Burlington Arcade, W1
This rather ostentatious and grandiose shopping arcade dissects Piccadilly and Burlington Gardens and is somewhere I have always shepherded TOWT through at some pace because the prices of the wares on display are beyond what my plastic can bear.
It owes its origin to a group of tossers. Lord George Cavendish whose gaff was Burlington House, the premises now occupied by the Royal Academy, was getting a bit peed off with the hoi polloi who took delight in throwing their oyster shells and other bits of detritus over the wall into his garden. As you do in those circumstances, he commissioned his architect, Samuel Ware, to build an arcade of shops “for the sale of jewellery and fancy articles of fashionable demand for the gratification of the public and to give employment to industrious females” to act as a barrier.
And so on 20th March 1819 the arcade consisting of a single straight walkway with seventy-two two storey units was opened to the public. A feature of the original arcade which is retained today is the glass roofing to give light and it was the forerunner of other glazed shopping arcades such as those to be found at Saint-Hubert Gallery in Brussels and The Passage in St Petersburg.
The hoi polloi were not entirely driven away, the arcade becoming a resort for sex workers who occupied many of the second storey rooms to ply their trade and pickpockets who roamed the arcade for easy pickings. Their enterprise gave rise to two unusual features of the arcade which are still to be observed today. Firstly, it is verboten to whistle in the arcade and, secondly, the arcade has its own security force, beadles decked out in top hats and frockcoats. The beadles originally were former members of Cavendish’s old regiment, the 10th Hussars. The sex workers would whistle to alert the pickpockets of the approach of the beadles and so whistling was prohibited. The arcade and fun are clearly antonyms.
Vehicular access to the arcade is prohibited by elegant bollards at either end of the arcade. It was not ever thus. In 1964 a Jaguar Mark X tore down the arcade, causing pedestrians to take cover and six masked men jumped out. They proceeded to smash the windows of the shop of the Goldsmiths and Silversmiths Association and got away with a haul worth some £35,000, despite office workers in adjacent buildings showering them with plant pots and furniture. It was gratifying to see a return of the tossers but more substantial deterrents were required – so to prevent a recurrence, the bollards appeared.
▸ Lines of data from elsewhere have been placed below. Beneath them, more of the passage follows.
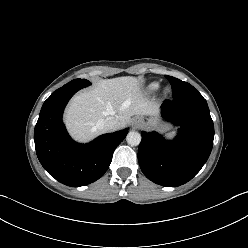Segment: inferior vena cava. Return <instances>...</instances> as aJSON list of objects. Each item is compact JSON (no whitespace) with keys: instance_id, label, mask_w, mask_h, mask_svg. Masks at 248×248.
Instances as JSON below:
<instances>
[{"instance_id":"inferior-vena-cava-1","label":"inferior vena cava","mask_w":248,"mask_h":248,"mask_svg":"<svg viewBox=\"0 0 248 248\" xmlns=\"http://www.w3.org/2000/svg\"><path fill=\"white\" fill-rule=\"evenodd\" d=\"M97 126L105 132H112L119 128V121L115 117L109 116L99 120Z\"/></svg>"}]
</instances>
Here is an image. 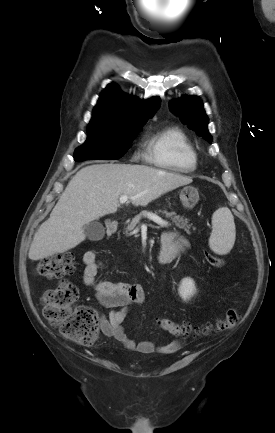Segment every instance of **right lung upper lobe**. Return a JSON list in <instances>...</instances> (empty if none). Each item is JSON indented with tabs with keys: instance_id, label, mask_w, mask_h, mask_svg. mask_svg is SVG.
Wrapping results in <instances>:
<instances>
[{
	"instance_id": "cb5924a9",
	"label": "right lung upper lobe",
	"mask_w": 275,
	"mask_h": 433,
	"mask_svg": "<svg viewBox=\"0 0 275 433\" xmlns=\"http://www.w3.org/2000/svg\"><path fill=\"white\" fill-rule=\"evenodd\" d=\"M161 103L160 98L140 100L128 96L112 83L101 93L90 122L126 124L147 122Z\"/></svg>"
}]
</instances>
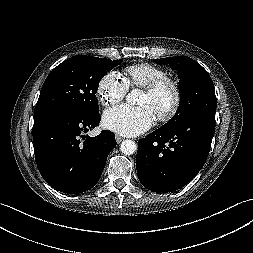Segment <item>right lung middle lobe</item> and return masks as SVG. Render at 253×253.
Returning a JSON list of instances; mask_svg holds the SVG:
<instances>
[{
	"label": "right lung middle lobe",
	"mask_w": 253,
	"mask_h": 253,
	"mask_svg": "<svg viewBox=\"0 0 253 253\" xmlns=\"http://www.w3.org/2000/svg\"><path fill=\"white\" fill-rule=\"evenodd\" d=\"M122 60L75 56L54 68L46 78L34 114L64 111L81 117L99 113L95 96L99 82Z\"/></svg>",
	"instance_id": "right-lung-middle-lobe-1"
}]
</instances>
There are now just 40 retail units in the arcade, a number of the original units being merged and you can find on sale a range of what are termed high-end (aka expensive) clothing and footwear shops as well as antique dealers and jewellers, maintaining the original remit of the arcade. Of particular note are units 52 and 53, occupied by Hancocks, who have made every one of the 1,358 Victoria Crosses awarded since 1856. They are made from a lump of metal extracted from a Chinese cannon which may have been captured from the Russians during the Crimean War. Apparently there is enough metal left to make another 80 of the medals. Let’s hope there isn’t much call for them.
Well worth a look if you are in the are but keep your hand on your wallet.